More and more astronomers are publishing the source code to the software that they write, which is awesome. Usually, though, we’re pretty sloppy about the legalities associated with publishing code. And who can blame us? That stuff is annoying and boring, right? Well … I actually think the relevant law is kind of interesting, to be honest. But even if you’re not like me, it’s important to cover your legal bases if you want other folks to use your code. Fortunately, there are only a few core concepts to understand, and to “cover your bases” you only need to do a few simple things. I’ll try to explain the whys and hows below. Keep in mind that I am not a lawyer, this is not legal advice, etc.

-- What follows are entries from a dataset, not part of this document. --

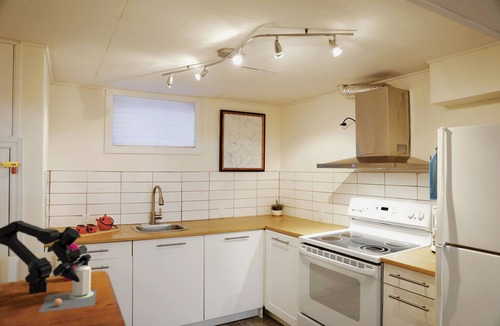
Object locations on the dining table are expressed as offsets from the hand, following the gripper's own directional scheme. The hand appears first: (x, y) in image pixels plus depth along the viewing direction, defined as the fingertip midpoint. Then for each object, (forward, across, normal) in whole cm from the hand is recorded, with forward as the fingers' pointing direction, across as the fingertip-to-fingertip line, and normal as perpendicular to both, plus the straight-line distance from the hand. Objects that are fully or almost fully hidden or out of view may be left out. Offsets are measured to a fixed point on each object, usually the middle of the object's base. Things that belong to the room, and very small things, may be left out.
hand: (84, 278), depth 152 cm
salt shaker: (+3, 0, +5) cm, 6 cm away
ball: (+2, -13, +6) cm, 14 cm away
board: (+4, -6, +7) cm, 11 cm away
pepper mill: (-10, +22, +22) cm, 33 cm away
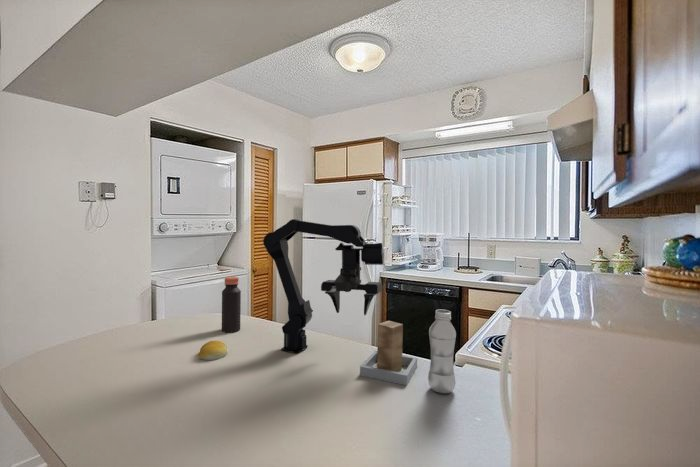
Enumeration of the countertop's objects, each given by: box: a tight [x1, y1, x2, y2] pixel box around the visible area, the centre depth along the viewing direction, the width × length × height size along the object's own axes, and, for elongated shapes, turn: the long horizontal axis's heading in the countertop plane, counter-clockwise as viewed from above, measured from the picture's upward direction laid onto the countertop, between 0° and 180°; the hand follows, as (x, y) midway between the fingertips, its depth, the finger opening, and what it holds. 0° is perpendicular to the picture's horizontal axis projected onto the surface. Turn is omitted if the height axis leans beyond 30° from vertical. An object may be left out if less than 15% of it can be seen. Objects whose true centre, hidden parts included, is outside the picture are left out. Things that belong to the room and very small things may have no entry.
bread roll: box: [197, 340, 229, 361], centre depth 104 cm, size 8×9×4 cm
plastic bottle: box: [427, 309, 457, 394], centre depth 85 cm, size 6×7×20 cm
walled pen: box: [359, 350, 418, 386], centre depth 96 cm, size 13×13×2 cm
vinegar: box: [221, 276, 242, 334], centre depth 128 cm, size 7×7×20 cm
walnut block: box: [376, 320, 404, 372], centre depth 95 cm, size 5×5×13 cm
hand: (351, 313), depth 107 cm, fingers open, 9 cm apart
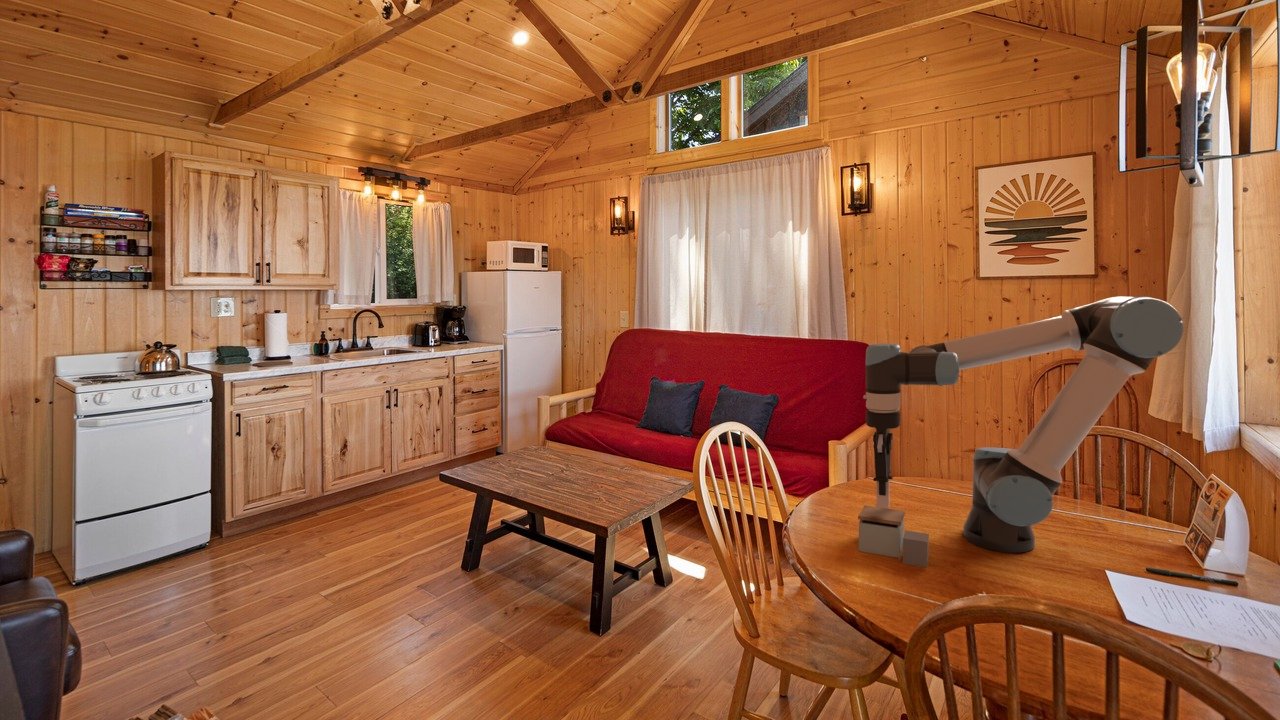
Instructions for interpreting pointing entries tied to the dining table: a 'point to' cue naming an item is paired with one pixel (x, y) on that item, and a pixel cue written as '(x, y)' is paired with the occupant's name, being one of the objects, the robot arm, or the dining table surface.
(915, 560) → the slate block
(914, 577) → the dining table surface
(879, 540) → the box
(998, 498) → the robot arm
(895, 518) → the lid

Fact #1. If you just ignore the legal stuff, it will be illegal for anyone else to use your software! This is why you should keep reading! Of course, scientists have ignored the legalities and used each other’s software since software was invented. But it barely takes any effort to do better, and there are more and more cases where you can’t just ignore these things — think of multi-million-dollar international scientific collaborations with boards and MOUs and all that jazz. Unless they can prove that it is legal for them to use a certain piece of code, they won’t touch it. So, why is Fact #1 true? Let’s start with one little piece of theory. It’ll be quick, I promise.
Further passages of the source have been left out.